» **Work instructions**: Your answer must contain only the lines from the one containing "left eye: (1298, 450)" through the end of the entries below, reproduced character for character.

» **Source information**:
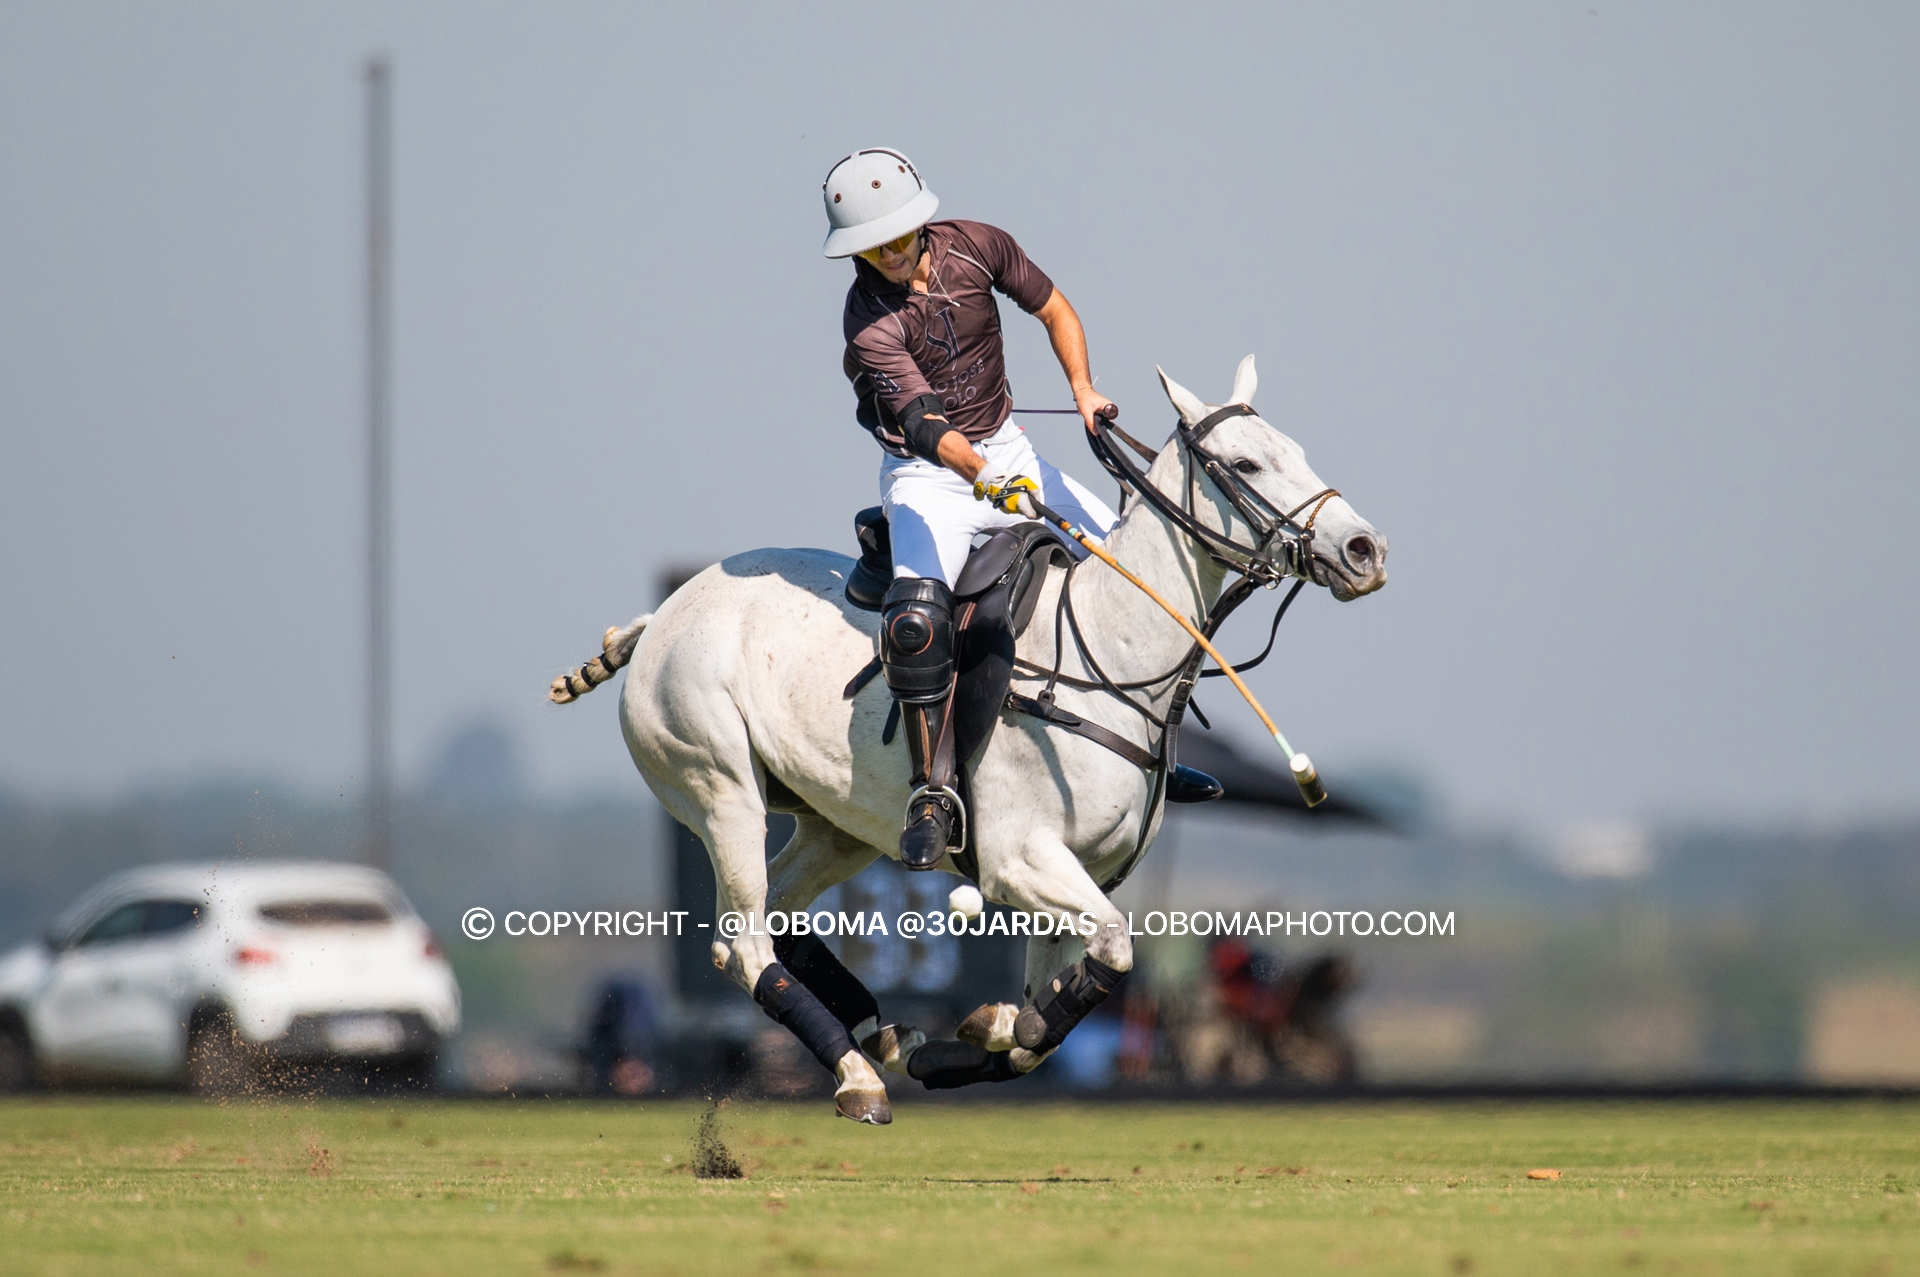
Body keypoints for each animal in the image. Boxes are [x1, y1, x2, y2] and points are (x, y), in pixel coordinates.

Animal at [549, 355, 1390, 1113]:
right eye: (1245, 461)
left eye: (1298, 450)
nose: (1365, 550)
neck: (1110, 650)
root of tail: (662, 615)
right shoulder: (1023, 859)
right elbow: (1111, 954)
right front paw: (991, 1030)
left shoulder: (1080, 874)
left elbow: (1051, 1010)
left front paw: (982, 1033)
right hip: (718, 785)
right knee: (742, 940)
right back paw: (858, 1076)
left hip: (836, 825)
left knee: (782, 916)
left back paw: (892, 1037)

» **Task result**:
left eye: (1298, 450)
nose: (1365, 550)
neck: (1110, 650)
root of tail: (662, 615)
right shoulder: (1023, 859)
right elbow: (1111, 954)
right front paw: (991, 1030)
left shoulder: (1080, 874)
left elbow: (1051, 1010)
left front paw: (982, 1033)
right hip: (718, 785)
right knee: (742, 940)
right back paw: (858, 1076)
left hip: (836, 825)
left knee: (782, 916)
left back paw: (892, 1037)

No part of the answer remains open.